Eldorado Peak (8876′), NCNP

The east arête approaching Eldorado’s summit, nearly 7000′ above the Cascade River.

“For me, the icefields surrounding Eldorado are the spiritual center of ski mountaineering in the North Cascades,” writes emeritus PNW ski historian Lowell Skoog. “One of the grand peaks of the North Cascades…an individual aloofness above the rivalry of adjacent peaks and ridges,” writes Fred Beckey. On whosever authority you take it, the high, wild country near Eldorado Peak (8876′) in NCNP is a special place. Its flanks are adorned with the largest non-volcanic ice sheet in the lower 48. Nearby Cascade Pass was the site of the region’s most recent confirmed grizzly sighting, in spite (or because?) of its summer throngs of day hikers.

As I try to make sense of the endless tangle of valleys and ridges, rivers and glaciers that define the North Cascades — as I try to imbue a map that defies easy comprehension with lived experience, and create a place that means something to my heart and legs and spirit, as well as my mind — Eldorado beckoned as a powerful place to start. Jake and Jonas joined, and on a brilliant May Sunday we climbed and skied the mountain, bushwhacking and schussing, rock-hopping and cramponing. It was a fairly extraordinary day, both in the sheer pleasure of the descent and as a preview for years of exploration.

It was also a glorious referendum on the efficiency of skiing. This stands in contrast to a large part of the allure of ski mountaineering: its defiant pointlessness. The labor and risk associated with what, ultimately, is simply playing can have no convincing justification. “Backcountry skiing is for anarchists and coyote angels,” wrote C.L. Rawlings. Maybe less true than it used to be, in our era of good gear, social media beta, and the endless commodification of experience (I am as guilty as anyone). But the quote continues to sing to me.

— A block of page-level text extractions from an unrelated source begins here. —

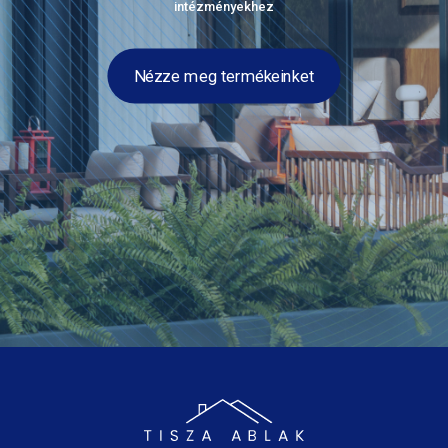
intézményekhez
Nézze meg termékeinket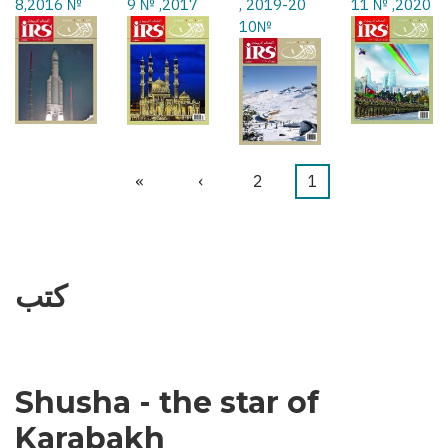
№ 8,2016
2017, № 9
2019-20 ,
2020, № 11
№10
1
Current
2
الصفحة
›
Next
»
Last
Pagination
page
page
page
كتب
Shusha - the star of
Karabakh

At any rate, in the North Cascades, the sport reaches a nice medium between this countercultural sentiment and utilitarianism. Skis really are the best way to travel in the range’s higher reaches, even if you do need to haul them up through 3000 vertical feet of rainforest to reach snow. When, shortly before noon, you clip into your bindings and in minutes soar down miles of snow and ice that took hours to ascend — or point them towards a col on the distant horizon, and effortlessly contour a mile above the valley floor, chasing sun and shadow — you will feel there is no other way to travel.

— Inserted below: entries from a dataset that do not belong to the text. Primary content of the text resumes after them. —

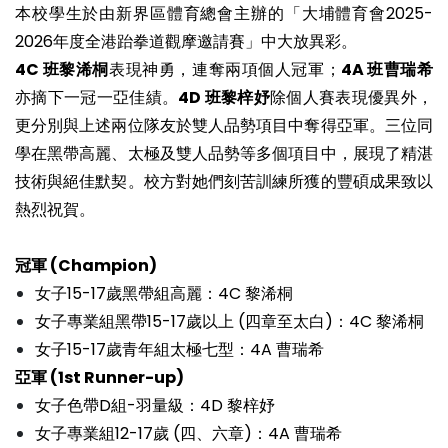
本校學生於由新界區體育總會主辦的「大埔體育會2025-
2026年度全港跆拳道觀摩邀請賽」中大放異彩。
4C 班黎浠桐
表現神勇，連奪兩項個人冠軍；
4A 班曹瑞希
亦摘下一冠一亞佳績。
4D 班黎梓妤
除個人賽表現優異外，
更分別與上述兩位隊友於雙人品勢項目中奪得亞軍。三位同
學在黑帶高麗、太極及雙人品勢等多個項目中，展現了精湛
技術與絕佳默契。校方對她們刻苦訓練所獲的豐碩成果致以
熱烈祝賀。
冠軍 (Champion)
女子15-17歲黑帶組高麗：4C 黎浠桐
女子專業組黑帶15-17歲以上 (四章至太白)：4C 黎浠桐
女子15-17歲青年組太極七型：4A 曹瑞希
亞軍 (1st Runner-up)
女子色帶D組-羽量級：4D 黎梓妤
女子專業組12-17歲 (四、六章)：4A 曹瑞希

The incomparable Johannesburg Mountain and Cascade Pass at dawn.

On the Eldorado / Roush Creek divide.

Climbing Eldorado Glacier. We brought two 30m ropes and crevasse rescue equipment, but as of May 3rd, all cracks are nicely filled in.

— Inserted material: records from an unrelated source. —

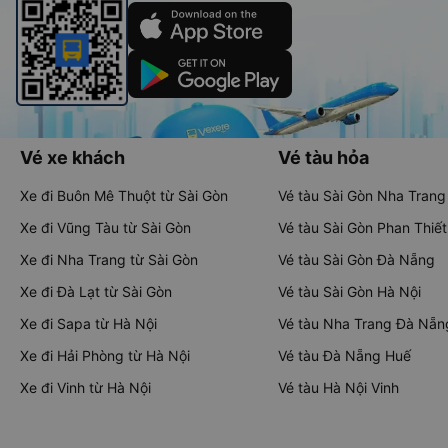
Vé xe khách
Vé tàu hỏa
Xe đi Buôn Mê Thuột từ Sài Gòn
Vé tàu Sài Gòn Nha Trang
Xe đi Vũng Tàu từ Sài Gòn
Vé tàu Sài Gòn Phan Thiết
Xe đi Nha Trang từ Sài Gòn
Vé tàu Sài Gòn Đà Nẵng
Xe đi Đà Lạt từ Sài Gòn
Vé tàu Sài Gòn Hà Nội
Xe đi Sapa từ Hà Nội
Vé tàu Nha Trang Đà Nẵn
Xe đi Hải Phòng từ Hà Nội
Vé tàu Đà Nẵng Huế
Xe đi Vinh từ Hà Nội
Vé tàu Hà Nội Vinh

The sweep of the Eldorado Glacier, with Hidden Lake Peak visible far left, and the Triad center skyline.


Jake ascends Eldorado’s east ridge, on the margins of Inspiration Glacier. Among the endless sea of peaks arrears, Mount Torment, Forbidden Peak, and Sahale are prominent, draped with the Quien Sabe, Forbidden, and Boston Glaciers.

Klawatti Peak (center right), lone nunatak of the Cascades, with the Tepeh Towers to its left. My favorite English loan word (borrowed from the Inuit nunataq), nunataks are rocky spires completely surrounded by glacial ice.

Dorado Needle and the north unit of NCNP.

Point 7733′ is a beguiling shark-fin of a peak above the upper Eldorado Glacier.

West to the verdant Cascade River valley, Mount Baker, and Puget Sound.

Jake demonstrates the ease of packing featherweight Hagan skis at 8K’.

Descending the Inspiration Glacier above Moraine Lake, nestled below Forbidden Peak.

Snowmelt will heal what ails ya.


6 thoughts on “Eldorado Peak (8876′), NCNP

  1. I’m hoping my summer will hold Eldorado as well, but we’ll go a hell of a lot slower. You are the only person who has ever made skiing alluring to me.